At the same time Washington pledged to resume food aid.
Despite the agreement, the source said not to read too much into it. “There has been no change (in policy). The door has always been open” from Pyongyang’s perspective, he said.
The source has correctly predicted events in the past, telling about the North’s first nuclear test in 2006 before it took place.
The secretive state still clings to the teachings of Kim’s grandfather, the late Kim Ilsung, whose ultimate goals include a peace treaty, the removal of nuclear weapons from both Koreas, and diplomatic recognition from Washington, he said.
The United States, which has nearly 30,000 troops in the South, says it has no nuclear weapons on the peninsula.
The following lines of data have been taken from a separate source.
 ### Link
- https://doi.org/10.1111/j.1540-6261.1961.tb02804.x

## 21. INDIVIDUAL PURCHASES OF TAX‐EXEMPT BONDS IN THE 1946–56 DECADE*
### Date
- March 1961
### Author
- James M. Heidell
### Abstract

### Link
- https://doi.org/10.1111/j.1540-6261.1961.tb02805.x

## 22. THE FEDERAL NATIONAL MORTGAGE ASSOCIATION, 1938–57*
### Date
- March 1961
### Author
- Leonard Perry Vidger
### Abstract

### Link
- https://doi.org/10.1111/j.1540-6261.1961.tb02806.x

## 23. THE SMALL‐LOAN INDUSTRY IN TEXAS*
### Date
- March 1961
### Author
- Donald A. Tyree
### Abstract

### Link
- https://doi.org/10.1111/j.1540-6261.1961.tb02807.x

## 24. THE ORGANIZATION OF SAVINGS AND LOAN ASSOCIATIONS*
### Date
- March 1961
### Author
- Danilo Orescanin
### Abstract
From Pyongyang’s perspective, last week’s deal was possible because it believed that the United States was the one that returned to the table willing to make concessions.
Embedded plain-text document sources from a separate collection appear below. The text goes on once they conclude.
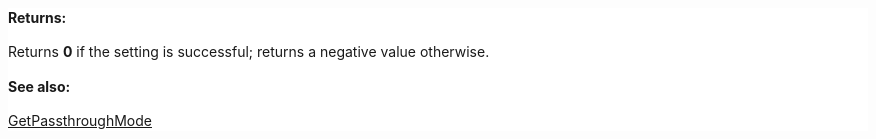 **Returns:**

Returns  **0**  if the setting is successful; returns a negative value otherwise. 

**See also:**

[GetPassthroughMode](audioadapter.md#ad4c41f3193c5ec3da254f33e24241ea6) 

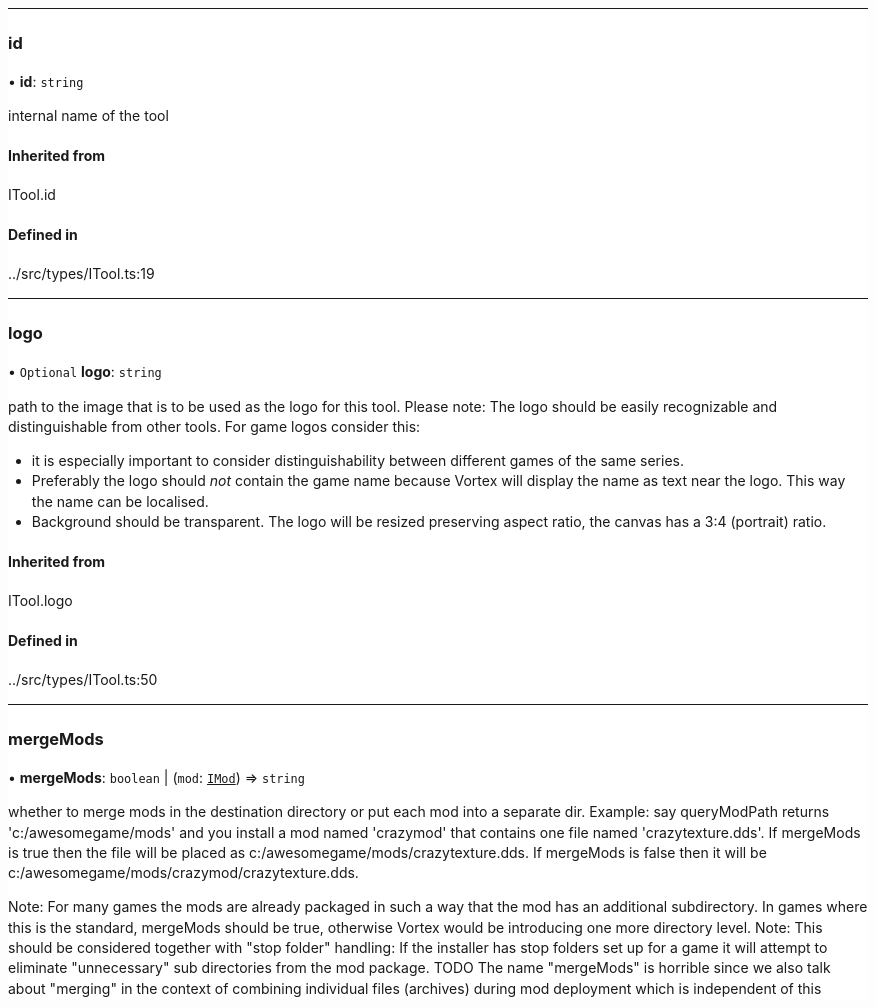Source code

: ___

### id

• **id**: `string`

internal name of the tool

#### Inherited from

ITool.id

#### Defined in

../src/types/ITool.ts:19

___

### logo

• `Optional` **logo**: `string`

path to the image that is to be used as the logo for this tool.
Please note: The logo should be easily recognizable and distinguishable from
other tools.
For game logos consider this:
 - it is especially important to consider distinguishability between different
   games of the same series.
 - Preferably the logo should *not* contain the game name because Vortex will display
   the name as text near the logo. This way the name can be localised.
 - Background should be transparent. The logo will be resized preserving aspect
   ratio, the canvas has a 3:4 (portrait) ratio.

#### Inherited from

ITool.logo

#### Defined in

../src/types/ITool.ts:50

___

### mergeMods

• **mergeMods**: `boolean` \| (`mod`: [`IMod`](types.IMod.md)) => `string`

whether to merge mods in the destination directory or put each mod into a separate
dir.
Example: say queryModPath returns 'c:/awesomegame/mods' and you install a mod named
         'crazymod' that contains one file named 'crazytexture.dds'. If mergeMods is
         true then the file will be placed as c:/awesomegame/mods/crazytexture.dds.
         If mergeMods is false then it will be c:/awesomegame/mods/crazymod/crazytexture.dds.

Note: For many games the mods are already packaged in such a way that the mod has an
      additional subdirectory. In games where this is the standard, mergeMods should be true,
      otherwise Vortex would be introducing one more directory level.
Note: This should be considered together with "stop folder" handling: If the installer has
      stop folders set up for a game it will attempt to eliminate "unnecessary" sub
      directories from the mod package.
TODO The name "mergeMods" is horrible since we also talk about "merging" in the context of
     combining individual files (archives) during mod deployment which is independent of this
“In the past, either the United States did not trust North Korea or deliberately made North Korea an enemy.
The United States straightened out its thinking this time,” the source told , explaining the North Korean view.
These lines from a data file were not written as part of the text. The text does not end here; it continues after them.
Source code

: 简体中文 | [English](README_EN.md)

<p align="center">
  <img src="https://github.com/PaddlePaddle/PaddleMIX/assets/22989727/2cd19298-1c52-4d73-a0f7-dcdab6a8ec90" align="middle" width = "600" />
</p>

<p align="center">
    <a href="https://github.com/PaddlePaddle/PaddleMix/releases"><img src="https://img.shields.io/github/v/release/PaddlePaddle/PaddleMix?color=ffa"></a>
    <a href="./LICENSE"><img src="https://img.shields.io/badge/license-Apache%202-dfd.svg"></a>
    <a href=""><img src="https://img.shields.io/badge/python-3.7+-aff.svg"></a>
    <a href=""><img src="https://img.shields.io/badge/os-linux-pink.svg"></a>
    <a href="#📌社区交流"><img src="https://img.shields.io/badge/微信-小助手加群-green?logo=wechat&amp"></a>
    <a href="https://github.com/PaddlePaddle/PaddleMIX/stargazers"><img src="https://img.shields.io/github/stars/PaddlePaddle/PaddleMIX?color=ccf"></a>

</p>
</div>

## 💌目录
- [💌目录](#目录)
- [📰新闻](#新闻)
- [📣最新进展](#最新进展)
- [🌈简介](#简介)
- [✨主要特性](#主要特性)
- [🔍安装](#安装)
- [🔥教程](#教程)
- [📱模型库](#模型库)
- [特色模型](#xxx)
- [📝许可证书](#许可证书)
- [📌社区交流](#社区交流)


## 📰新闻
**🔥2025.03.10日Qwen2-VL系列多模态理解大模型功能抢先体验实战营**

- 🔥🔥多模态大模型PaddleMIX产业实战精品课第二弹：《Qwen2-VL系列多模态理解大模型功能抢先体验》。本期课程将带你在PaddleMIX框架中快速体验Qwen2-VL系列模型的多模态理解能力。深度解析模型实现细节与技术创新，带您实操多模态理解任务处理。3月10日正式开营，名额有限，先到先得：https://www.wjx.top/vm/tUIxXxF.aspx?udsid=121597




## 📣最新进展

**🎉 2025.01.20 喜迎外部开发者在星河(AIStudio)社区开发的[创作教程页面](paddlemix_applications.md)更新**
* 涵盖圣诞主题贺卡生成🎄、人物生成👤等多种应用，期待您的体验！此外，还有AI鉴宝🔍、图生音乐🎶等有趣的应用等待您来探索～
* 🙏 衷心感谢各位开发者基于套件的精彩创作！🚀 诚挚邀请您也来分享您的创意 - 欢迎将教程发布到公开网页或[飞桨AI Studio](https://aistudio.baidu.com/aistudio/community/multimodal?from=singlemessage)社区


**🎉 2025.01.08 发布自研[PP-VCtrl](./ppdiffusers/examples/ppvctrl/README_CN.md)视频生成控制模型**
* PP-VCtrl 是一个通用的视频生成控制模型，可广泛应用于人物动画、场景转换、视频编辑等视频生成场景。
The two sides have held nuclear talks on-and-off for nearly two decades, but relations hit a low in 2009 when the North conducted a second nuclear test and a long-range missile launch. Washington imposed sanctions, and Pyongyang walked out of regional denuclearisation talks. The latest deal came about two months after Kim Jong-un, believed to be in his late 20s, inherited the leadership to become the third member of his family to rule the state.